Владимир Андреевич, отец моей матери, когда началась мировая война, был молодым офицером, морским артиллеристом. Офицерство вообще мало интересовалось политикой, тем более – флотское, месяцами ходившее в морях вдали от политических бурь и вернее разбиравшееся в бурях природных. В военное время особенно оно сплошь было подвержено очень неинтеллигентному, можно сказать – солдафонскому, предрассудку, будто дело людей в форме – защищать Отечество. Впрочем, об этом довольно сказано другими. Когда Император отрекся от престола, у моряков окончательно пропала твердая почва под ногами. Ведь в царской армии присяга была отнюдь не пустой формальностью – ее освящала Церковь. И вот надежнейшей религиозной закрепы не стало. Оставалась, конечно, верность родине, но психология военного человека иерархична, и эта верность обязательно должна в ком-то олицетворяться. Оно бы и перенести это чувство с Царя на главу государства, пусть даже на временного, но… лично-то ему не присягали, а в правительстве даже по военным вопросам явно началась какая-то чехарда. Что ж! Мировая война – не шутка. Надо, видно, плюнуть на все и без особых мудрствований выполнять приказы того, кто сегодня его возглавляет, будь то хоть эмир Бухарский или хан Нахичеваньский, а наше дело – защищать Петроград от германцев. Примерно так рассуждало, видимо, большинство моряков, когда на кораблях узнали, что власть в столице от кадетов и умеренных социалистов перешла к левым социал-демократам и эсерам во главе с каким-то то ли Ульяновым, то ли Троцким, прозываемым еще и Лениным. Поэтому приказ о переходе флота из-под Гельсингфорса к Петрограду слишком никого сперва не удивил – новая власть спешит укрепиться, да и десанта вражьего побаивается, должно быть. Вполне естественно.

О наивности своей офицеры узнали очень скоро, но было уже поздно. Погром был не просто бессмысленный, а какой-то озверело улюлюкающий, угарный, потусторонний. В Кронштадте побросали из окон на штыки изблевавшейся матросни практически всех, кто знал чуть больше азбуки и таблицы умножения. О судьбах женщин, детей, священников лучше и не думать. Тем, кто в эти дни был в Петрограде или на кораблях, можно сказать, повезло. Их таскали в ЧК и довольно исправно расстреливали, но все же не всех, к тому же оставшиеся в живых далеко не сразу узнавали о зверствах, творившихся с их родственниками и друзьями. Вот тогда-то большинство уцелевших и пошло создавать новый флот. Ведь это единственное, что им оставалось. И, кстати, война-то еще продолжалась! Пусть ни Царя, ни власть, ни своих погибших близких, ни взбесившийся народ, но страну-то защищать было нужно! Это со стороны (во времени или в пространстве) легко говорить о самообмане, но ведь бывают ситуации, когда самообман – последняя защита психики от разрушения, тем более если в сплошном обманном дурмане жила в те годы почти вся страна.
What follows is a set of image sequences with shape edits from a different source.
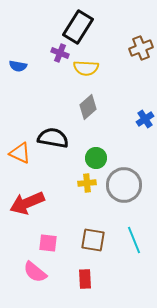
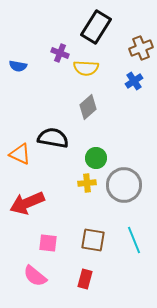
black rectangle: moved 18 px right
blue cross: moved 11 px left, 38 px up
orange triangle: moved 1 px down
pink semicircle: moved 4 px down
red rectangle: rotated 18 degrees clockwise
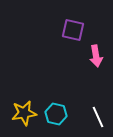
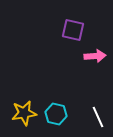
pink arrow: moved 1 px left; rotated 85 degrees counterclockwise
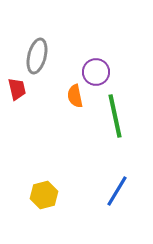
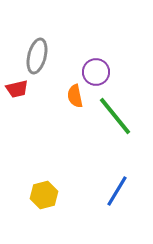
red trapezoid: rotated 90 degrees clockwise
green line: rotated 27 degrees counterclockwise
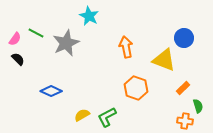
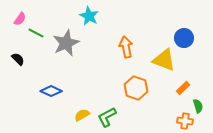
pink semicircle: moved 5 px right, 20 px up
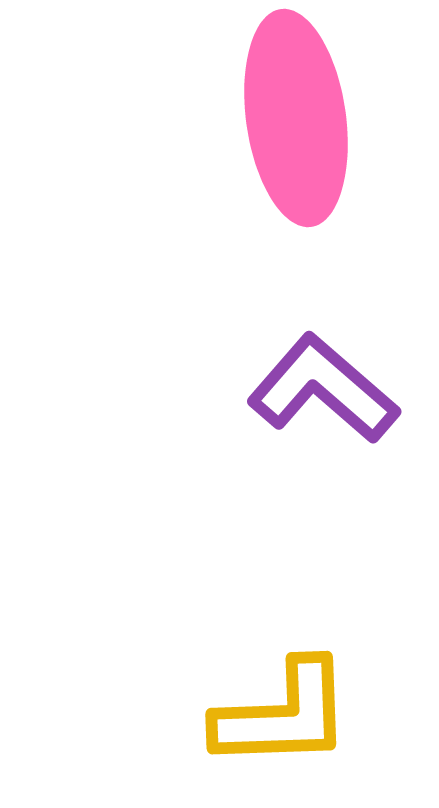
– Чего же ты юлишь, – почти уже со злобой говорит Алексей, – признавайся уж честно, что твой дедушка предал своих. А то и в политике он, видите ли, не разбирался, и о резне не знал, и вообще вся страна была в сплошном самообмане. Лишь бы только не сказать прямо: дурак и трус.

– Хм. Эка ты суров! Положим, программ политических партий, не говоря о более правдивых документах, большинство офицеров действительно во время войны не читало. Как-то не до того было. Но о зверствах революционных матросиков и о повадках команды Дзержинского и Блюмкина с горячими руками и холодной головкой – или как там?